This report summarizes the clustering of pathogen whole-genome sequencing samples using MicroTrace. Clustering is based on pairwise SNP distances. This enables identification of genetically related isolates, aiding outbreak detection and infection control.
We read in the cluster assignments produced by MicroTrace, which include optional metadata (collection date, ward, etc.).
clusters <- read_csv("data/cluster_assignments.csv")
## Rows: 10 Columns: 5
## ── Column specification ───────────────────────────────────────────────────────────────────────────────
## Delimiter: ","
## chr (3): Sample, Ward, Patient_ID
## dbl (1): Cluster
## date (1): Collection_Date
##
## ℹ Use `spec()` to retrieve the full column specification for this data.
## ℹ Specify the column types or set `show_col_types = FALSE` to quiet this message.
head(clusters)
## # A tibble: 6 × 5
## Sample Cluster Collection_Date Ward Patient_ID
## <chr> <dbl> <date> <chr> <chr>
## 1 Sample_1 1 2023-01-01 Ward_A P001
## 2 Sample_2 1 2023-01-02 Ward_A P002
## 3 Sample_3 1 2023-01-03 Ward_A P003
## 4 Sample_4 1 2023-01-04 Ward_A P004
## 5 Sample_5 1 2023-01-05 Ward_A P005
## 6 Sample_6 2 2023-01-06 Ward_B P006
We summarize how many samples fall into each SNP-defined cluster, and display the distribution of collection dates and hospital wards for each cluster.

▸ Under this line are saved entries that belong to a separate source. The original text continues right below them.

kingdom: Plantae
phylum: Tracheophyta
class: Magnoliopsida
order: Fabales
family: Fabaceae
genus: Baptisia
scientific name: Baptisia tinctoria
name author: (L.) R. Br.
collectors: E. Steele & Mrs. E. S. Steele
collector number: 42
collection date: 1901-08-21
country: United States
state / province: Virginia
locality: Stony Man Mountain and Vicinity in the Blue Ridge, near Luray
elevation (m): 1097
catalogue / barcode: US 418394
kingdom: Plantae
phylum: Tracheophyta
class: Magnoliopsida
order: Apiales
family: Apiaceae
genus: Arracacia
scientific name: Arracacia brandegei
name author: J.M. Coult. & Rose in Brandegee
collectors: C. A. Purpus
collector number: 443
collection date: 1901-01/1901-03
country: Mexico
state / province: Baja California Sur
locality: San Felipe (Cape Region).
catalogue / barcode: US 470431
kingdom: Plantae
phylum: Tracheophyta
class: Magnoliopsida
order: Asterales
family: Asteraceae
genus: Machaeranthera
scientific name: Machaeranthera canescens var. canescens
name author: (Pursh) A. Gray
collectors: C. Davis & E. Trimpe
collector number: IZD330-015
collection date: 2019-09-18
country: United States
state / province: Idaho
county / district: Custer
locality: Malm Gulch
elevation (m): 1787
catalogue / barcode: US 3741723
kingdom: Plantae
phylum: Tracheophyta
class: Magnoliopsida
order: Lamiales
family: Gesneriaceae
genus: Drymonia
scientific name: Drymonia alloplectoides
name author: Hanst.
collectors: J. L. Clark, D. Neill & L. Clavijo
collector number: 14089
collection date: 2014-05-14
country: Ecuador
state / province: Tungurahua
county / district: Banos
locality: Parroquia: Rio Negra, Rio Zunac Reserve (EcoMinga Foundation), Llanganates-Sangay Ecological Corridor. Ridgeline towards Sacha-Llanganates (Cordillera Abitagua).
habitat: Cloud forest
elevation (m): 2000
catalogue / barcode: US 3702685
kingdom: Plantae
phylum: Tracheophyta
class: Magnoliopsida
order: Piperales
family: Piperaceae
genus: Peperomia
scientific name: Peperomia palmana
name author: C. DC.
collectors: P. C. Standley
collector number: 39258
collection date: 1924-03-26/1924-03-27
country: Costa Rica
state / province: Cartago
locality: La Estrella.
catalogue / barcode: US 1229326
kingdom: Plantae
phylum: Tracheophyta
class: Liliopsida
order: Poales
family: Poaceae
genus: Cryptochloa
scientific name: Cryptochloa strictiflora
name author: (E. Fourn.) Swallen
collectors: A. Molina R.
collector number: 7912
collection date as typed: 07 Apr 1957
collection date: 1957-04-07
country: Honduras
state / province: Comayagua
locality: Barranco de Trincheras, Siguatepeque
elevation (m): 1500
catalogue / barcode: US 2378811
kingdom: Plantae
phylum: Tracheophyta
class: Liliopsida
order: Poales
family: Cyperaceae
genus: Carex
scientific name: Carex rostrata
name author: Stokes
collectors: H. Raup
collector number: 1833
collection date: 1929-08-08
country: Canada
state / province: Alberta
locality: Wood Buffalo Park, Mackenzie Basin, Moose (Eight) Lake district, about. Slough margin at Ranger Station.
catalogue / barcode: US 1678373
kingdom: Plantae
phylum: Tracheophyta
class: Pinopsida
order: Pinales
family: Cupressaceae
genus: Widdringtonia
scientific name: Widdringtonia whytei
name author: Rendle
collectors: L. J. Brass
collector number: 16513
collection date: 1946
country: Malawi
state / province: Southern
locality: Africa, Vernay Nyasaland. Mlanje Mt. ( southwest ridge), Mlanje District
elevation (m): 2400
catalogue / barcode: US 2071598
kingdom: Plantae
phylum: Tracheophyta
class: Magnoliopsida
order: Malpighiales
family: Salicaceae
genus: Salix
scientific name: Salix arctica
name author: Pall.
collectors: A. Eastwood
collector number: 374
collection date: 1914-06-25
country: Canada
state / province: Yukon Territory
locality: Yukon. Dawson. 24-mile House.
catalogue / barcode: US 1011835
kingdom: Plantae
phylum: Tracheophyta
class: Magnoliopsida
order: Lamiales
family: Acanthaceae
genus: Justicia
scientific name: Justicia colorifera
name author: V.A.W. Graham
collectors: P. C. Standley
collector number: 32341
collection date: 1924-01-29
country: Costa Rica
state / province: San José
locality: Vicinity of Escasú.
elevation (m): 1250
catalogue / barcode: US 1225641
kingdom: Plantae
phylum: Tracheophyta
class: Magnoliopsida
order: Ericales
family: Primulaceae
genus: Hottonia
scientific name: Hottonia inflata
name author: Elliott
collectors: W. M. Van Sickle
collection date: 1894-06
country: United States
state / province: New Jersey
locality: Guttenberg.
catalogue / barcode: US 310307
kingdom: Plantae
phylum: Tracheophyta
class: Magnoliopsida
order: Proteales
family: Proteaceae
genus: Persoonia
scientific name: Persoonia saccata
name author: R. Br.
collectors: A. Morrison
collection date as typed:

summary_table <- clusters %>%
group_by(Cluster) %>%
summarise(
n_samples = n(),
wards = paste(unique(Ward), collapse = ", "),
dates = paste(min(Collection_Date), max(Collection_Date), sep = " to ")
)
summary_table
## # A tibble: 2 × 4
## Cluster n_samples wards dates
## <dbl> <int> <chr> <chr>
## 1 1 5 Ward_A 2023-01-01 to 2023-01-05
## 2 2 5 Ward_B 2023-01-06 to 2023-01-10
The following dendrogram was generated by MicroTrace. Red dashed lines indicate the SNP threshold used to define clusters.
We summarize the intra-cluster SNP distances for each cluster, including mean, standard deviation, and min/max distances.
intra_stats <- read_csv("data/intra_cluster_stats.csv")
## Rows: 2 Columns: 6
## ── Column specification ───────────────────────────────────────────────────────────────────────────────
## Delimiter: ","
## dbl (6): Cluster, Size, Mean, SD, Min, Max
##
## ℹ Use `spec()` to retrieve the full column specification for this data.
## ℹ Specify the column types or set `show_col_types = FALSE` to quiet this message.
intra_stats
## # A tibble: 2 × 6
## Cluster Size Mean SD Min Max
## <dbl> <dbl> <dbl> <dbl> <dbl> <dbl>
## 1 1 5 1.7 0.675 1 3
## 2 2 5 2 1.05 1 4
MicroTrace enables rapid and reproducible outbreak cluster detection from SNP distance matrices. This HTML report provides a clear summary of potential outbreak groupings, supporting infection prevention and genomic epidemiology workflows.